14 A further affidavit of consent from the new proposed executor
was filed on 23 August 2022.
reserved in the duty Judge list on 24 August 2022, only six days after the
application had been filed.
- [21] As a
result, even if I considered the former executives should be personally liable
for the costs of the application there is
no basis for saying that the former
executors delayed the hearing of the applications or were otherwise responsible
for any of the
matters set out in r 14.6(3) or (4) of the High Court Rules 2016
such that would justify an award of increased or indemnity costs
against
them.
- [22] If it later
transpires that the actions and/or performance of the former executors gives
rise to a claim by the estate, that
will be a matter for the new executor. It is
not something that can be pre-emptively dealt with by way of a claim for costs
in respect
of the removal judgment.
- [23] Taking
these various matters together I am satisfied that costs should not be awarded
against the former executors as a result
of the removal judgment. Instead I
conclude that as the application was not only necessary but in the best
interests of all of the
beneficiaries of Mrs van Rijn’s estate, that the
reasonable costs of the defendants should be met by the estate.
- [24] In order to
avoid any subsequent dispute, I have considered the actual costs and
disbursements claimed by the defendants and
conclude that the sums claimed
of
$22,072.52 in legal fees and $200 disbursements are reasonable.
- [25] I accept
that the application ultimately had to be made with some urgency and it was
entirely appropriate that Mr Miles KC was
instructed to effectively expedite the
hearing of the application.
Costs on the recall judgment
- [26] Having
successfully opposed any recall of the removed judgment the defendants seek
costs on the following basis:
As the successful party to the Recall Application, the defendants are
entitled to their costs, and seek scale costs on a 2B basis...
It is submitted
that the costs
of the Recall Application should be paid by the “former lawyers”
for the executors ie Ms Grant and Mr Jones
The Recall Application was made under cover of a memorandum dated 4 October
2022 filed by Ms Grant. The basis for “former lawyers”
request for
recall was to allow further time for all of the beneficiaries, including the
plaintiffs, for whom Ms Grant is counsel,
“the opportunity to comment
before the final order to replace the executors is made”.
The “former lawyers” standing to make the Recall Application is
unclear.

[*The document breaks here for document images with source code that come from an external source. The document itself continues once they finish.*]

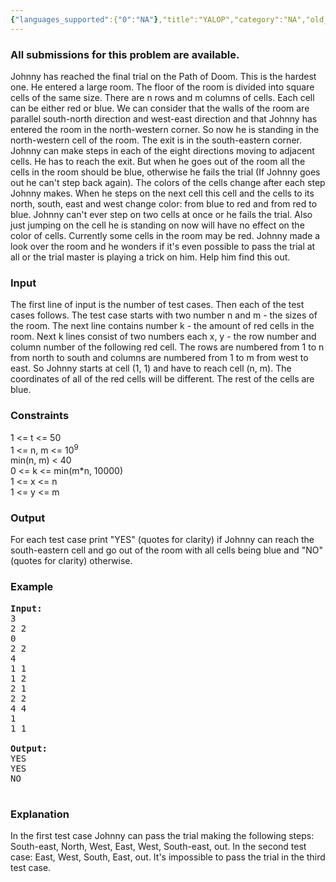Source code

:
 ```yaml
---
{"languages_supported":{"0":"NA"},"title":"YALOP","category":"NA","old_version":true,"problem_code":"YALOP","tags":{"0":"NA"},"layout":"problem"}
---
```


<h3> All submissions for this problem are available. </h3><p>Johnny has reached the final trial on the Path of Doom. This is the hardest one. He entered a large room. The floor of the room is divided into square cells of the same size. There are n rows and m columns of cells. Each cell can be either red or blue. We can consider that the walls of the room are parallel south-north direction and west-east direction and that Johnny has entered the room in the north-western corner. So now he is standing in the north-western cell of the room. The exit is in the south-eastern corner. Johnny can make steps in each of the eight directions moving to adjacent cells. He has to reach the exit. But when he goes out of the room all the cells in the room should be blue, otherwise he fails the trial (If Johnny goes out he can't step back again). The colors of the cells change after each step Johnny makes. When he steps on the next cell this cell and the cells to its north, south, east and west change color: from blue to red and from red to blue. Johnny can't ever step on two cells at once or he fails the trial. Also just jumping on the cell he is standing on now will have no effect on the color of cells. Currently some cells in the room may be red. Johnny made a look over the room and he wonders if it's even possible to pass the trial at all or the trial master is playing a trick on him. Help him find this out.

<h3>Input</h3>
</p><p>The first line of input is the number of test cases. Then each of the test cases follows. The test case starts with two number n and m - the sizes of the room. The next line contains number k - the amount of red cells in the room. Next k lines consist of two numbers each x, y - the row number and column number of the following red cell. The rows are numbered from 1 to n from north to south and columns are numbered from 1 to m from west to east. So Johnny starts at cell (1, 1) and have to reach cell (n, m). The coordinates of all of the red cells will be different. The rest of the cells are blue.

<h3>Constraints</h3>
</p><p>1 &lt;= t &lt;= 50<br />
1 &lt;= n, m &lt;= 10<sup>9</sup><br />
min(n, m) &lt; 40<br />
0 &lt;= k &lt;= min(m*n, 10000)<br />
1 &lt;= x &lt;= n<br />
1 &lt;= y &lt;= m

<h3>Output</h3>
</p><p>For each test case print "YES" (quotes for clarity) if Johnny can reach the south-eastern cell and go out of the room with all cells being blue and "NO" (quotes for clarity) otherwise.

<h3>Example</h3>

<pre>
<b>Input:</b>
3
2 2
0
2 2
4
1 1
1 2
2 1
2 2
4 4
1
1 1

<b>Output:</b>
YES
YES
NO

</pre>

<h3>Explanation</h3>
</p><p>In the first test case Johnny can pass the trial making the following steps: South-east, North, West, East, West, South-east, out. In the second test case: East, West, South, East, out. It's impossible to pass the trial in the third test case.</p>    
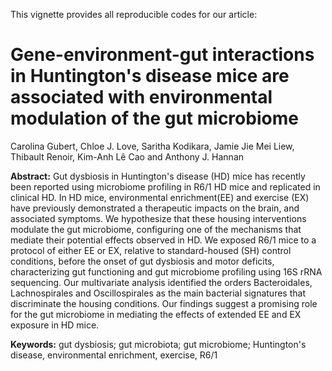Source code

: This vignette provides all reproducible codes for our article:

# Gene-environment-gut interactions in Huntington's disease mice are associated with environmental modulation of the gut microbiome

Carolina Gubert, Chloe J. Love, Saritha Kodikara, Jamie Jie Mei Liew, Thibault Renoir, Kim-Anh Lê Cao and Anthony J.  Hannan 

**Abstract:** Gut dysbiosis in Huntington's disease (HD) mice has recently been reported using microbiome profiling in 
R6/1 HD mice and replicated in clinical HD. In HD mice, environmental enrichment(EE) and exercise (EX) have previously demonstrated a therapeutic
impacts on the brain, and associated symptoms. We hypothesize that these housing interventions modulate the gut microbiome, configuring one of 
the mechanisms that mediate their potential effects observed in HD. We exposed R6/1 mice to a protocol of either EE or EX, relative to standard-housed (SH) 
control conditions, before the onset of gut dysbiosis and motor deficits, characterizing gut functioning and gut microbiome profiling 
using 16S rRNA sequencing. Our multivariate analysis identified the orders Bacteroidales, Lachnospirales and Oscillospirales as the main bacterial 
signatures that discriminate the housing conditions. Our findings suggest a promising role for the gut microbiome in mediating the effects of 
extended EE and EX exposure in HD mice. 

**Keywords:** gut dysbiosis; gut microbiota; gut microbiome; Huntington's disease, environmental enrichment, exercise, R6/1
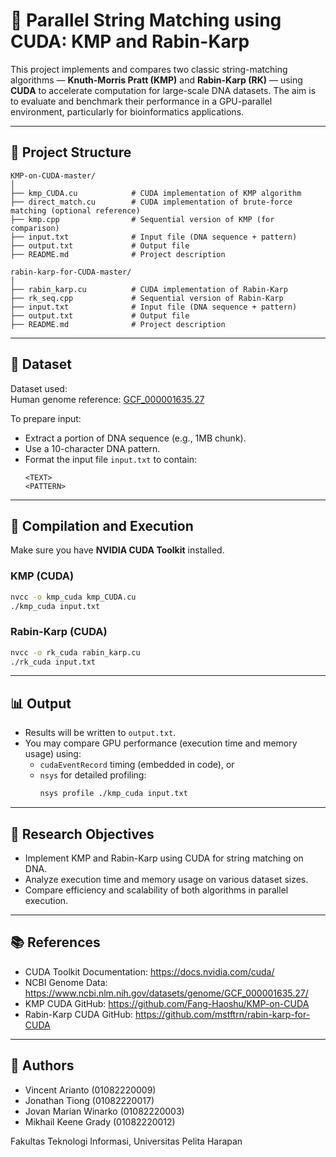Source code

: 
# 🔬 Parallel String Matching using CUDA: KMP and Rabin-Karp

This project implements and compares two classic string-matching algorithms — **Knuth-Morris Pratt (KMP)** and **Rabin-Karp (RK)** — using **CUDA** to accelerate computation for large-scale DNA datasets. The aim is to evaluate and benchmark their performance in a GPU-parallel environment, particularly for bioinformatics applications.

---

## 📁 Project Structure

```
KMP-on-CUDA-master/
│
├── kmp_CUDA.cu            # CUDA implementation of KMP algorithm
├── direct_match.cu        # CUDA implementation of brute-force matching (optional reference)
├── kmp.cpp                # Sequential version of KMP (for comparison)
├── input.txt              # Input file (DNA sequence + pattern)
├── output.txt             # Output file
├── README.md              # Project description
```

```
rabin-karp-for-CUDA-master/
│
├── rabin_karp.cu          # CUDA implementation of Rabin-Karp
├── rk_seq.cpp             # Sequential version of Rabin-Karp
├── input.txt              # Input file (DNA sequence + pattern)
├── output.txt             # Output file
├── README.md              # Project description
```

---

## 🧬 Dataset

Dataset used:  
Human genome reference: [GCF_000001635.27](https://www.ncbi.nlm.nih.gov/datasets/genome/GCF_000001635.27/)

To prepare input:
- Extract a portion of DNA sequence (e.g., 1MB chunk).
- Use a 10-character DNA pattern.
- Format the input file `input.txt` to contain:
  ```
  <TEXT>
  <PATTERN>
  ```

---

## 🚀 Compilation and Execution

Make sure you have **NVIDIA CUDA Toolkit** installed.

### KMP (CUDA)
```bash
nvcc -o kmp_cuda kmp_CUDA.cu
./kmp_cuda input.txt
```

### Rabin-Karp (CUDA)
```bash
nvcc -o rk_cuda rabin_karp.cu
./rk_cuda input.txt
```

---

## 📊 Output

- Results will be written to `output.txt`.
- You may compare GPU performance (execution time and memory usage) using:
  - `cudaEventRecord` timing (embedded in code), or
  - `nsys` for detailed profiling:
    ```bash
    nsys profile ./kmp_cuda input.txt
    ```

---

## 🎯 Research Objectives

- Implement KMP and Rabin-Karp using CUDA for string matching on DNA.
- Analyze execution time and memory usage on various dataset sizes.
- Compare efficiency and scalability of both algorithms in parallel execution.

---

## 📚 References

- CUDA Toolkit Documentation: https://docs.nvidia.com/cuda/
- NCBI Genome Data: https://www.ncbi.nlm.nih.gov/datasets/genome/GCF_000001635.27/
- KMP CUDA GitHub: https://github.com/Fang-Haoshu/KMP-on-CUDA
- Rabin-Karp CUDA GitHub: https://github.com/mstftrn/rabin-karp-for-CUDA

---

## 🧠 Authors

- Vincent Arianto (01082220009)
- Jonathan Tiong (01082220017)
- Jovan Marian Winarko (01082220003)
- Mikhail Keene Grady (01082220012)

Fakultas Teknologi Informasi, Universitas Pelita Harapan
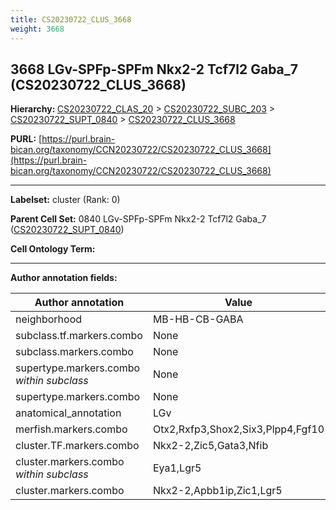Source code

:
 ```yaml
---
title: CS20230722_CLUS_3668
weight: 3668
---
```

## 3668 LGv-SPFp-SPFm Nkx2-2 Tcf7l2 Gaba_7 (CS20230722_CLUS_3668)
<b>Hierarchy: </b>
[CS20230722_CLAS_20](../CS20230722_CLAS_20) >
[CS20230722_SUBC_203](../CS20230722_SUBC_203) >
[CS20230722_SUPT_0840](../CS20230722_SUPT_0840) >
[CS20230722_CLUS_3668](../CS20230722_CLUS_3668)

**PURL:** [https://purl.brain-bican.org/taxonomy/CCN20230722/CS20230722_CLUS_3668](https://purl.brain-bican.org/taxonomy/CCN20230722/CS20230722_CLUS_3668)

---


**Labelset:** cluster (Rank: 0)

**Parent Cell Set:** 0840 LGv-SPFp-SPFm Nkx2-2 Tcf7l2 Gaba_7 ([CS20230722_SUPT_0840](../CS20230722_SUPT_0840))



**Cell Ontology Term:** 

[MARKER GENES.]: #


---

[TRANSFERRED ANNOTATIONS.]: #


[AUTHOR ANNOTATION FIELDS.]: #


**Author annotation fields:**

| Author annotation | Value |
|-------------------|-------|
|neighborhood|MB-HB-CB-GABA|
|subclass.tf.markers.combo|None|
|subclass.markers.combo|None|
|supertype.markers.combo _within subclass_|None|
|supertype.markers.combo|None|
|anatomical_annotation|LGv|
|merfish.markers.combo|Otx2,Rxfp3,Shox2,Six3,Plpp4,Fgf10|
|cluster.TF.markers.combo|Nkx2-2,Zic5,Gata3,Nfib|
|cluster.markers.combo _within subclass_|Eya1,Lgr5|
|cluster.markers.combo|Nkx2-2,Apbb1ip,Zic1,Lgr5|
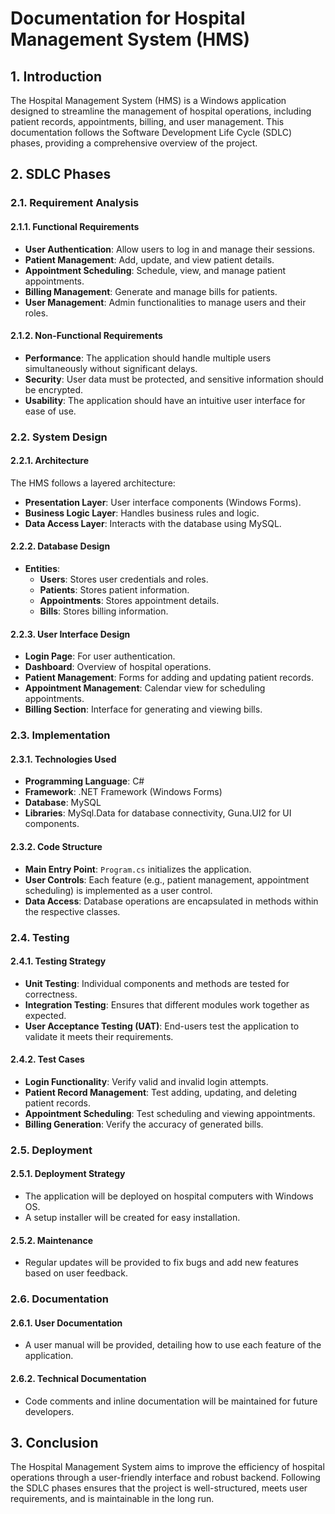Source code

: # Documentation for Hospital Management System (HMS)

## 1. Introduction

The Hospital Management System (HMS) is a Windows application designed to streamline the management of hospital operations, including patient records, appointments, billing, and user management. This documentation follows the Software Development Life Cycle (SDLC) phases, providing a comprehensive overview of the project.

## 2. SDLC Phases

### 2.1. Requirement Analysis

#### 2.1.1. Functional Requirements
- **User Authentication**: Allow users to log in and manage their sessions.
- **Patient Management**: Add, update, and view patient details.
- **Appointment Scheduling**: Schedule, view, and manage patient appointments.
- **Billing Management**: Generate and manage bills for patients.
- **User Management**: Admin functionalities to manage users and their roles.

#### 2.1.2. Non-Functional Requirements
- **Performance**: The application should handle multiple users simultaneously without significant delays.
- **Security**: User data must be protected, and sensitive information should be encrypted.
- **Usability**: The application should have an intuitive user interface for ease of use.

### 2.2. System Design

#### 2.2.1. Architecture
The HMS follows a layered architecture:
- **Presentation Layer**: User interface components (Windows Forms).
- **Business Logic Layer**: Handles business rules and logic.
- **Data Access Layer**: Interacts with the database using MySQL.

#### 2.2.2. Database Design
- **Entities**:
  - **Users**: Stores user credentials and roles.
  - **Patients**: Stores patient information.
  - **Appointments**: Stores appointment details.
  - **Bills**: Stores billing information.

#### 2.2.3. User Interface Design
- **Login Page**: For user authentication.
- **Dashboard**: Overview of hospital operations.
- **Patient Management**: Forms for adding and updating patient records.
- **Appointment Management**: Calendar view for scheduling appointments.
- **Billing Section**: Interface for generating and viewing bills.

### 2.3. Implementation

#### 2.3.1. Technologies Used
- **Programming Language**: C#
- **Framework**: .NET Framework (Windows Forms)
- **Database**: MySQL
- **Libraries**: MySql.Data for database connectivity, Guna.UI2 for UI components.

#### 2.3.2. Code Structure
- **Main Entry Point**: `Program.cs` initializes the application.
- **User Controls**: Each feature (e.g., patient management, appointment scheduling) is implemented as a user control.
- **Data Access**: Database operations are encapsulated in methods within the respective classes.

### 2.4. Testing

#### 2.4.1. Testing Strategy
- **Unit Testing**: Individual components and methods are tested for correctness.
- **Integration Testing**: Ensures that different modules work together as expected.
- **User Acceptance Testing (UAT)**: End-users test the application to validate it meets their requirements.

#### 2.4.2. Test Cases
- **Login Functionality**: Verify valid and invalid login attempts.
- **Patient Record Management**: Test adding, updating, and deleting patient records.
- **Appointment Scheduling**: Test scheduling and viewing appointments.
- **Billing Generation**: Verify the accuracy of generated bills.

### 2.5. Deployment

#### 2.5.1. Deployment Strategy
- The application will be deployed on hospital computers with Windows OS.
- A setup installer will be created for easy installation.

#### 2.5.2. Maintenance
- Regular updates will be provided to fix bugs and add new features based on user feedback.

### 2.6. Documentation

#### 2.6.1. User Documentation
- A user manual will be provided, detailing how to use each feature of the application.

#### 2.6.2. Technical Documentation
- Code comments and inline documentation will be maintained for future developers.

## 3. Conclusion

The Hospital Management System aims to improve the efficiency of hospital operations through a user-friendly interface and robust backend. Following the SDLC phases ensures that the project is well-structured, meets user requirements, and is maintainable in the long run.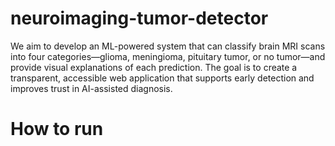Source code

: # neuroimaging-tumor-detector
We aim to develop an ML-powered system that can classify brain MRI scans into four categories—glioma, meningioma, pituitary tumor, or no tumor—and provide visual explanations of each prediction. The goal is to create a transparent, accessible web application that supports early detection and improves trust in AI-assisted diagnosis.

# How to run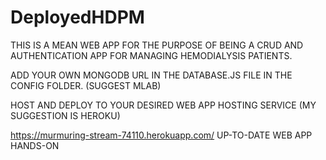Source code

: # DeployedHDPM



THIS IS A MEAN WEB APP FOR THE PURPOSE OF BEING A CRUD AND AUTHENTICATION APP FOR MANAGING HEMODIALYSIS PATIENTS.



ADD YOUR OWN MONGODB URL IN THE DATABASE.JS FILE IN THE CONFIG FOLDER. (SUGGEST MLAB)


HOST AND DEPLOY TO YOUR DESIRED WEB APP HOSTING SERVICE (MY SUGGESTION IS HEROKU)


https://murmuring-stream-74110.herokuapp.com/ UP-TO-DATE WEB APP HANDS-ON
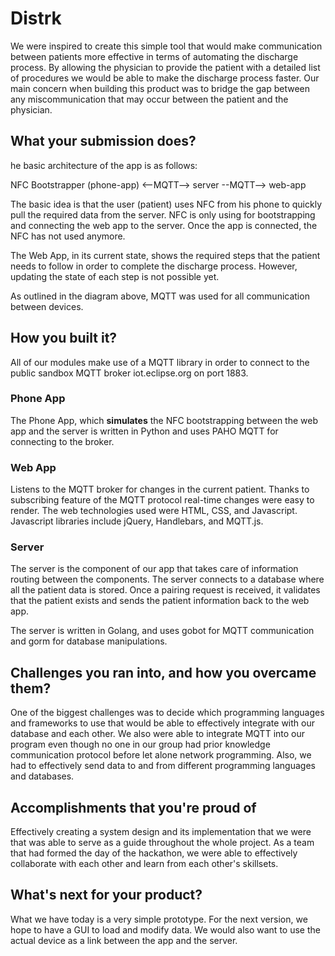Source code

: # Distrk

We were inspired to create this simple tool that would make communication between patients more effective in terms of automating the discharge process. By allowing the physician to provide the patient with a detailed list of procedures we would be able to make the discharge process faster. Our main concern when building this product was to bridge the gap between any miscommunication that may occur between the patient and the physician. 

## What your submission does?

he basic architecture of the app is as follows:

NFC Bootstrapper (phone-app) <--MQTT--> server --MQTT--> web-app

The basic idea is that the user (patient) uses NFC from his phone to quickly pull the required data from the server. NFC is only using for bootstrapping and connecting the web app to the server. Once the app is connected, the NFC has not used anymore.

The Web App, in its current state, shows the required steps that the patient needs to follow in order to complete the discharge process. However, updating the state of each step is not possible yet.

As outlined in the diagram above, MQTT was used for all communication between devices.

## How you built it?
All of our modules make use of a MQTT library in order to connect to the public sandbox MQTT broker iot.eclipse.org on port 1883.

### Phone App
The Phone App, which **simulates** the NFC bootstrapping between the web app and the server is written in Python and uses PAHO MQTT for connecting to the broker.

### Web App
Listens to the MQTT broker for changes in the current patient. Thanks to subscribing feature of the MQTT protocol real-time changes were easy to render. The web technologies used were HTML, CSS, and Javascript. Javascript libraries include jQuery, Handlebars, and MQTT.js.

### Server
The server is the component of our app that takes care of information routing between the components. The server connects to a database where all the patient data is stored. Once a pairing request is received, it validates that the patient exists and sends the patient information back to the web app.

The server is written in Golang, and uses gobot for MQTT communication and gorm for database manipulations.

## Challenges you ran into, and how you overcame them?
One of the biggest challenges was to decide which programming languages and frameworks to use that would be able to effectively integrate with our database and each other. We also were able to integrate MQTT into our program even though no one in our group had prior knowledge communication protocol before let alone network programming. Also, we had to effectively send data to and from different programming languages and databases. 

## Accomplishments that you're proud of

Effectively creating a system design and its implementation that we were that was able to serve as a guide throughout the whole project. As a team that had formed the day of the hackathon, we were able to effectively collaborate with each other and learn from each other's skillsets. 

## What's next for your product?

What we have today is a very simple prototype. For the next version, we hope to have a GUI to load and modify data. We would also want to use the actual device as a link between the app and the server.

In any event, the application was without merit
and unsuccessful and
neither the defendants, not the Estate, should be liable to cover the costs of
the unsuccessful application.
Discussion
- [27] As the
submissions of the defendants implicitly acknowledge there was in fact no formal
application for recall and the memorandum
filed by Mrs Grant simply sets out her
understanding of what transpired at the hearing on 24 August 2022, including the
result of
discussions she had had with counsel for the former executors and
concluded as follows:
Counsel for the former lawyers for the executors suggests that the
judgment be recalled...
(Emphasis added).
- [28] This was
understandably opposed by the defendants as if it were an application for
recall, but I accept that there was some confusion
arising as a result of the
discussion that took place at the hearing on 24 August 2022 and I consider Ms
Grant acted appropriately
as counsel in bringing matters to my attention which
she only suggested could be dealt with by way of recall.
- [29] Given these
matters, and taking into account also that the hearing had been convened at very
short notice, I consider that costs
on the recall application should
appropriately lie where they fall.
Result
- [30] The
defendants are entitled to be paid from the estate of Mrs van Rijn, their
reasonable costs in respect of the removal judgment
being:
(a) Costs in the sum of $22,072.52; and
(b) Disbursements in the sum of $200.00.
- [31] Costs in
respect of the recall judgment are to lie where they fall.